Therefore, attention goes especially to the marine areas, precisely those that, partly because of fast fashion, are found in degraded conditions, where there is a lack of biodiversity due to human activities. In fact, we have already explained that microplastics from textile fibers disperse into the water: this is not the only factor that leads to water pollution. Our clothes have an impact on the environment throughout their entire lifecycle, from the raw textile fibers and materials used for the production, to the chemicals utilized both at the production stage by factories and later, by consumers, in order to wash and treat the items: this has devastating consequences including loss of biodiversity and damage to ecosystems. 

Fashion is indeed one of the most complex and thorny topics when it comes to climate change: the price of fast fashion does not have a burden solely on the environment and on biodiversity, but also on the workers and the animals. As a matter of fact, production plants are very often delocalized and relocated to countries where it is easier to find exploitation and violation of human and civil rights.

One clear example is the 2013 Rana Plaza factory collapse. Moreover, with regard to animals, not only can the underlying concept be disagreed with – using them as if they were at our complete disposal, even when alternative solutions exist – but also, in this case too, production processes utilize brutal and unsustainable practices. 

The “gentrification of used goods”

There are several solutions, the first of which would be to decrease production and buy more second-hand clothes. This would curb the exploitation of raw materials and cushion the harmful consequences of producing such a large amount of garments. In addition, buying used clothes would help recover the waste which, instead of ending up in landfills or dispersed in the environment, would be put back into circulation for a longer period of time. This would also help “falling within the environmental costs” given by their production.

This solution could, however, raise issues regarding the concept of social sustainability: as influencer Giorgia Pagiuca (@ggalaska) pointed out on her platforms, in some cases we could have a “gentrification of used goods”, whereby buying second-hand clothing becomes a fashion statement.

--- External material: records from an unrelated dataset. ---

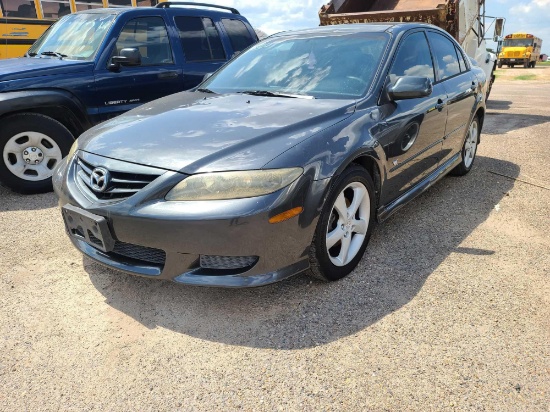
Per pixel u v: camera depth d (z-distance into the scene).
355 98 3.19
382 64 3.40
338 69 3.49
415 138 3.54
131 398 2.06
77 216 2.66
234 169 2.40
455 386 2.08
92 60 4.94
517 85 19.88
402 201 3.56
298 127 2.75
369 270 3.08
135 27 5.32
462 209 4.16
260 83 3.68
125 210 2.46
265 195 2.38
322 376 2.16
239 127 2.77
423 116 3.61
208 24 6.11
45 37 5.81
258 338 2.43
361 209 3.06
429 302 2.71
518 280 2.94
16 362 2.28
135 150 2.64
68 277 3.04
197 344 2.40
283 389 2.09
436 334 2.43
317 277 2.87
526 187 4.76
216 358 2.30
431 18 7.84
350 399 2.03
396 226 3.79
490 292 2.81
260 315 2.62
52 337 2.46
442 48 4.40
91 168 2.74
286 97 3.35
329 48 3.71
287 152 2.52
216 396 2.06
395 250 3.36
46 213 4.18
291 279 2.98
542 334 2.42
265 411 1.98
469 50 9.65
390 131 3.18
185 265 2.48
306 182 2.51
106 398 2.06
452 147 4.46
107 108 5.04
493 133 7.64
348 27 3.97
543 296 2.76
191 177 2.41
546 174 5.20
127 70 5.14
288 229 2.48
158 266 2.59
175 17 5.72
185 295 2.82
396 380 2.13
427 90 3.10
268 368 2.22
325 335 2.45
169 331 2.50
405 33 3.78
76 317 2.63
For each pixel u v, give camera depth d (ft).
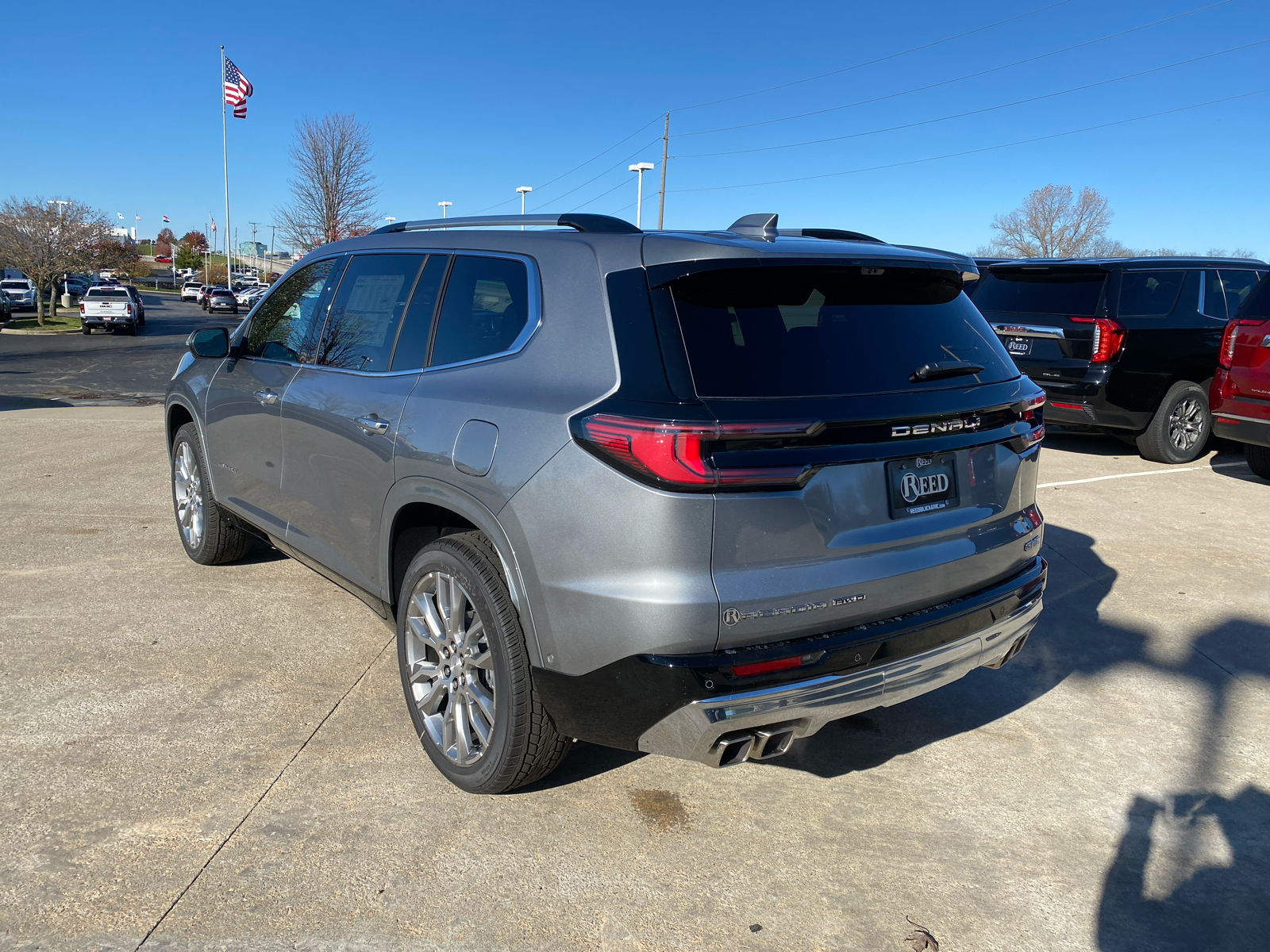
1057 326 26.84
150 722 10.69
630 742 8.18
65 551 17.13
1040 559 10.46
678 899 7.95
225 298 183.73
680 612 7.43
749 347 7.89
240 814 8.92
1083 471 25.96
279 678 12.00
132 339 109.19
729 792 9.71
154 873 8.02
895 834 9.04
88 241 138.00
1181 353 26.58
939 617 8.70
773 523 7.64
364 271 11.93
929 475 8.64
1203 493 23.22
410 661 10.07
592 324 8.32
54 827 8.61
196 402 15.31
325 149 135.64
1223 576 16.80
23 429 32.58
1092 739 11.02
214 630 13.51
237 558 16.33
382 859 8.32
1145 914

This, in addition to being simply perhaps another facet of consumerism, would take away the possibility for those  with less financial means to find garments and sizes. 

Circular economy 

It would be therefore necessary to seek different solutions. One of these is the production of clothes made of regenerated fibers.The core concept comes from circular economy: waste is put back into use and becomes raw material again. 

Several Italian companies, including, for example, Rifò Lab and Save the Duck, have taken steps to meet the new demand for sustainable and circular fashion. As a result, various certifications have acquired significance in the textile industry: as far as this article is concerned, especially the Global Recycled Standard (GRS) and the Recycled Claim Standard (RCS). 

Promoted by Textile Exchange, a global nonprofit organization that addresses environmental and social sustainability in the textile industry, these certifications guarantee consumers a total of at least 20 percent (GRS) or 5 percent (RCS) of recycled materials, which may come either from post-consumer waste or from pre-consumer waste (i.e. industrial waste). 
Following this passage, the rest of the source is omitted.